I imagine St. Valentine and Martin Luther King Jr. hanging out in heaven, leaning against the pearly gates, trading war stories — no, make that peace stories. The two martyrs had much in common. Like being thrown in prison for civil disobedience. King’s use of nonviolent resistance is well known. Valentine’s story is less familiar.
According to legend, Valentine was a Christian priest in Rome during the third century. The Emperor Claudius II, so it goes, forbade his soldiers to marry, believing that wives and children distracted his men. Why, some married men refused to go to war at all! Valentine married soldiers in defiance of the emperor’s edict. He was executed Feb. 14, 269, for this brazen act.
Maybe King and Valentine are swapping tales about their time in jail. “Brother, you might think that Roman dungeon was nasty, but just try being a black man in Bull Connor’s jail …”
Both men wrote famous letters from jail. King wrote “Letter from Birmingham Jail,” earning the undying gratitude of freedom-loving people everywhere. Valentine, as he was escorted to his beheading, slipped a farewell note to Julia, the jailer’s daughter. He signed it “from your Valentine,” earning the undying gratitude of Hallmark.
But where their lives intertwine is in the matter of love.
St. Valentine’s name has become associated with a particular form of love: eros, or romantic love. King observes that the Greek New Testament uses three separate words for love. Eros is sexual love, he wrote, and you will find it in the root of the word “erotic.” Philias is affection — it lingers in philanthropy and in my hometown, Philadelphia, the city of brotherly love. This is the love of friends and family, of mutual affection.

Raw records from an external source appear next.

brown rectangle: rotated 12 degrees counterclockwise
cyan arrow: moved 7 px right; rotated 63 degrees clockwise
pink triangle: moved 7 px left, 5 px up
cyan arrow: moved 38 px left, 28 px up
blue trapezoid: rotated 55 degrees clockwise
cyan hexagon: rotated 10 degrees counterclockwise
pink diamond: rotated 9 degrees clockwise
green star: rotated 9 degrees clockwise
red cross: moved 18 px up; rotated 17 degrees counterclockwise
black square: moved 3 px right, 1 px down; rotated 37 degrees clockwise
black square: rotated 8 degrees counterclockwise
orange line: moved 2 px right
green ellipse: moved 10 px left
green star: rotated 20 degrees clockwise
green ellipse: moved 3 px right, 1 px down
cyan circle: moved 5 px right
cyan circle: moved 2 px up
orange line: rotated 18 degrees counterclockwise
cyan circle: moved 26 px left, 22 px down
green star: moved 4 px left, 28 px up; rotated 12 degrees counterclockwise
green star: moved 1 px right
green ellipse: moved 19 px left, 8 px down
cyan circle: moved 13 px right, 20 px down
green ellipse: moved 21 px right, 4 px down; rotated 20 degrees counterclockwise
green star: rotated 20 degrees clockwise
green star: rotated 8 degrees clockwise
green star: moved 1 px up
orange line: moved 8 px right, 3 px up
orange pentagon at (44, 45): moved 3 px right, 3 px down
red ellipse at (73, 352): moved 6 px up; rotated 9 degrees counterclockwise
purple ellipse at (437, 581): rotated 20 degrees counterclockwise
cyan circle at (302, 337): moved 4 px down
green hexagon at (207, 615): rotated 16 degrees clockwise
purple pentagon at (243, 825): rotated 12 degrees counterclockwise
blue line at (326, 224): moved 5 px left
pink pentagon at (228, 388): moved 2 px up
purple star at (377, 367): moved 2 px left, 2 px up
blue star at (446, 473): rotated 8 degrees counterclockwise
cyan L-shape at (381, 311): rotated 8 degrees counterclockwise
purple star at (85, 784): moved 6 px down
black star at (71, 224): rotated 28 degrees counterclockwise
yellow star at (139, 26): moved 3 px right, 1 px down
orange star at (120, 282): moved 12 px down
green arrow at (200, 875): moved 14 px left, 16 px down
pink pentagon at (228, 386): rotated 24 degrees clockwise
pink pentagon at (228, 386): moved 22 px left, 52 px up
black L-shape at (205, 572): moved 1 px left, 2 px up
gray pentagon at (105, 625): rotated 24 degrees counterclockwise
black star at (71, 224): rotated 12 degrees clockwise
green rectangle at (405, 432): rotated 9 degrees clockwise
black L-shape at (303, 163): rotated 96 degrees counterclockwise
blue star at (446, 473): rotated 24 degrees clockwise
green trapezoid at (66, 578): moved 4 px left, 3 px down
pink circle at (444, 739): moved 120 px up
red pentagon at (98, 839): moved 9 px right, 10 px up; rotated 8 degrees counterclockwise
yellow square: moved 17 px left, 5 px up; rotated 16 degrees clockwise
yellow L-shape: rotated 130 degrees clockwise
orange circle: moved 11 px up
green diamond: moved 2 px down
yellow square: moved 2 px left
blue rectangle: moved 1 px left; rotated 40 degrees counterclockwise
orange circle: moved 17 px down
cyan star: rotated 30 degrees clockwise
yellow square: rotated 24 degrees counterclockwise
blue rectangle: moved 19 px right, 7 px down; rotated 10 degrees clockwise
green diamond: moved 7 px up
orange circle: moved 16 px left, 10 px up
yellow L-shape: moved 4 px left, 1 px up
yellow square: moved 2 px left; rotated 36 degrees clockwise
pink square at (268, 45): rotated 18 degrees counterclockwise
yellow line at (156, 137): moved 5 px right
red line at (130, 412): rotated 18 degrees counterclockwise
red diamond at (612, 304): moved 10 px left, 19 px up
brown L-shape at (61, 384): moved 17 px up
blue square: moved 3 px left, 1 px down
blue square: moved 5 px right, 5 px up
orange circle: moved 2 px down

The third kind of love is agape (pronounced ah-gah’-pay), unconditional love, love that expects nothing in return. Agape, King believed, is the key to nonviolence.
“Nonviolence,” he wrote, “means avoiding not only external physical violence but also internal violence of spirit. You not only refuse to shoot a man, but you refuse to hate him.”
He explained agape this way: “It is an overflowing love which is purely spontaneous, unmotivated, groundless and creative. It is not set in motion by any quality or function of its object. It is the love of God operating in the human heart.”
He gave this example: “Since the white man’s personality is greatly distorted by segregation, and his soul is greatly scarred, he needs the love of the Negro. The Negro must love the white man, because the white man needs his love.”
Agape means loving the unlovable. That’s some kind of a powerful love. King acknowledged that this was a radical position. In his “Letter from Birmingham Jail” he explained, “Was not Jesus an extremist for love: ‘Love your enemies, bless them that curse you, do good to them that hate you, and pray for them which despitefully use you, and persecute you.’”
And he concluded: “So the question is not whether we will be extremists, but what kind of extremists we will be. Will we be extremists for hate or for love?”
Valentine was an extremist for love, too. He befriended his jailer, loved his enemy. He would have been familiar with Paul’s letters to the Corinthians, perhaps the most eloquent tribute to selfless love:
“Love is patient and is kind; love does not envy; love does not boast itself, is not arrogant; does not behave rudely, is not selfish, is not provoked, thinks no evil; does not rejoice in iniquity, but rejoices in truth; it bears all things, believes all things, hopes all things, endures all things. Love never fails.”
Valentine’s Day has been co-opted by commerce, but we don’t have to buy into it. We can use this day to celebrate love in all its extremes: eros, philias and agape. St. Valentine and Martin Luther King Jr. would love that.